Am Sonntag fällt ein kleines Wort im Dom,
Am Montag rollt es wachsend durch die Gasse,
Am Dienstag spricht man schon vom Rassenhasse,
Am Mittwoch rauscht und raschelt es: Pogrom!
Am Donnerstag weiß man es ganz bestimmt:
Die Juden sind an Russlands Elend schuldig!
Wir waren nur bis dato zu geduldig.
(Worauf man einige Schlucke Wodka nimmt ...)
Der Freitag bringt die rituelle Leiche,
Man stößt den Juden Flüche in die Rippen
Mit festen Messern, dass sie rückwärts kippen.
Die Frauen wirft man in diverse Teiche.
Am Samstag liest man in der "guten" Presse:
Die kleine Rauferei sei schon behoben,
Man müsse Gott und die Regierung loben ...
(Denn andernfalls kriegt man eins in die Fresse.)
(Klabund alias Alfred Henschke [1890-1928]: Die Harfenjule. Neue Zeit-, Streit- und Leidgedichte, Berlin 1927)

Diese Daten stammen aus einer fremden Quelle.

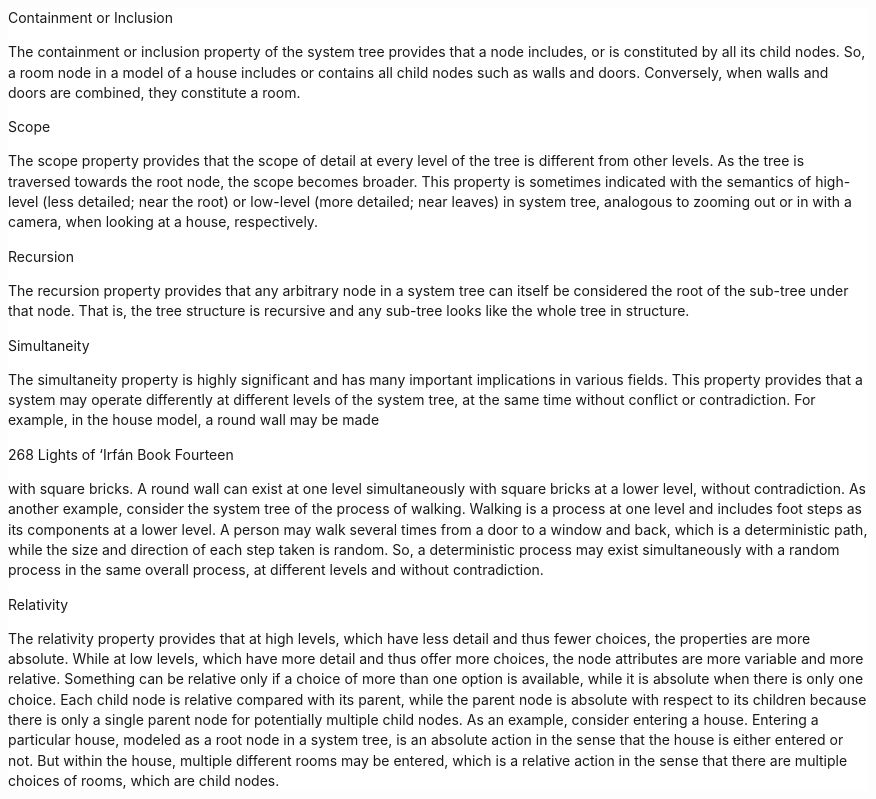 Containment or Inclusion

The containment or inclusion property of the system tree
provides that a node includes, or is constituted by all its child
nodes. So, a room node in a model of a house includes or
contains all child nodes such as walls and doors. Conversely,
when walls and doors are combined, they constitute a room.

Scope

The scope property provides that the scope of detail at every
level of the tree is different from other levels. As the tree is
traversed towards the root node, the scope becomes broader.
This property is sometimes indicated with the semantics of high-
level (less detailed; near the root) or low-level (more detailed;
near leaves) in system tree, analogous to zooming out or in with
a camera, when looking at a house, respectively.

Recursion

The recursion property provides that any arbitrary node in a
system tree can itself be considered the root of the sub-tree
under that node. That is, the tree structure is recursive and any
sub-tree looks like the whole tree in structure.

Simultaneity

The simultaneity property is highly significant and has many
important implications in various fields. This property provides
that a system may operate differently at different levels of the
system tree, at the same time without conflict or contradiction.
For example, in the house model, a round wall may be made

268                                    Lights of ‘Irfán Book Fourteen

with square bricks. A round wall can exist at one level
simultaneously with square bricks at a lower level, without
contradiction. As another example, consider the system tree of
the process of walking. Walking is a process at one level and
includes foot steps as its components at a lower level. A person
may walk several times from a door to a window and back,
which is a deterministic path, while the size and direction of
each step taken is random. So, a deterministic process may exist
simultaneously with a random process in the same overall
process, at different levels and without contradiction.

Relativity

The relativity property provides that at high levels, which
have less detail and thus fewer choices, the properties are more
absolute. While at low levels, which have more detail and thus
offer more choices, the node attributes are more variable and
more relative. Something can be relative only if a choice of
more than one option is available, while it is absolute when
there is only one choice. Each child node is relative compared
with its parent, while the parent node is absolute with respect to
its children because there is only a single parent node for
potentially multiple child nodes. As an example, consider
entering a house. Entering a particular house, modeled as a root
node in a system tree, is an absolute action in the sense that the
house is either entered or not. But within the house, multiple
different rooms may be entered, which is a relative action in the
sense that there are multiple choices of rooms, which are child
nodes.
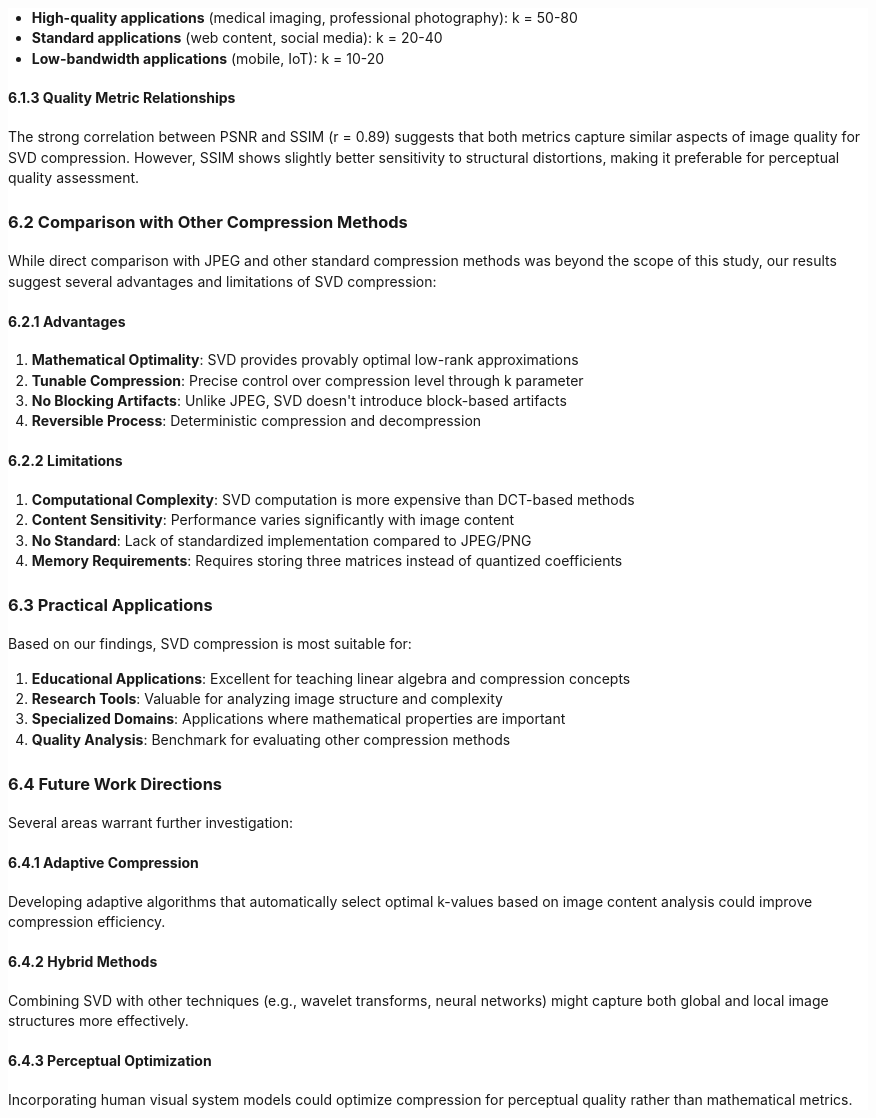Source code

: - **High-quality applications** (medical imaging, professional photography): k = 50-80
- **Standard applications** (web content, social media): k = 20-40  
- **Low-bandwidth applications** (mobile, IoT): k = 10-20

#### 6.1.3 Quality Metric Relationships

The strong correlation between PSNR and SSIM (r = 0.89) suggests that both metrics capture similar aspects of image quality for SVD compression. However, SSIM shows slightly better sensitivity to structural distortions, making it preferable for perceptual quality assessment.

### 6.2 Comparison with Other Compression Methods

While direct comparison with JPEG and other standard compression methods was beyond the scope of this study, our results suggest several advantages and limitations of SVD compression:

#### 6.2.1 Advantages

1. **Mathematical Optimality**: SVD provides provably optimal low-rank approximations
2. **Tunable Compression**: Precise control over compression level through k parameter
3. **No Blocking Artifacts**: Unlike JPEG, SVD doesn't introduce block-based artifacts
4. **Reversible Process**: Deterministic compression and decompression

#### 6.2.2 Limitations

1. **Computational Complexity**: SVD computation is more expensive than DCT-based methods
2. **Content Sensitivity**: Performance varies significantly with image content
3. **No Standard**: Lack of standardized implementation compared to JPEG/PNG
4. **Memory Requirements**: Requires storing three matrices instead of quantized coefficients

### 6.3 Practical Applications

Based on our findings, SVD compression is most suitable for:

1. **Educational Applications**: Excellent for teaching linear algebra and compression concepts
2. **Research Tools**: Valuable for analyzing image structure and complexity
3. **Specialized Domains**: Applications where mathematical properties are important
4. **Quality Analysis**: Benchmark for evaluating other compression methods

### 6.4 Future Work Directions

Several areas warrant further investigation:

#### 6.4.1 Adaptive Compression

Developing adaptive algorithms that automatically select optimal k-values based on image content analysis could improve compression efficiency.

#### 6.4.2 Hybrid Methods

Combining SVD with other techniques (e.g., wavelet transforms, neural networks) might capture both global and local image structures more effectively.

#### 6.4.3 Perceptual Optimization

Incorporating human visual system models could optimize compression for perceptual quality rather than mathematical metrics.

Anmerkung: Parallelen zum aktuellen Zeitgeschehen sind selbstverständlich rein zufällig - gehen Sie weiter, hier gibt es nichts zu sehen. Loben Sie Merkel und die übrigen Europa-Retter! Verdammen Sie Assad oder wahlweise einen anderen Despoten oder eine Minderheit Ihrer Wahl, aber stellen Sie niemals die Kompetenz oder das Wohlwollen unserer lieben Regierung in Frage! (Andernfalls gibt's was in die Fresse. Ist ja klar. Denn sie haben einzig das Wohlergehen der Menschen im Sinn.)
1 Kommentar:
Sehr passend! Die Worte "Juden" und "Russland" sind da beliebig austauschbar.... heute würde man vielleicht schreiben: "Die Moslems sind an Deutschlands Elend schuldig" oder wahlweise "Die Roma sind an Ungarns Elend schuldig" oder oder oder. Ob der Dichter geahnt hat was sechs Jahre nach der Veröffentlichung seines Gedichtes mit den Juden geschehen würde?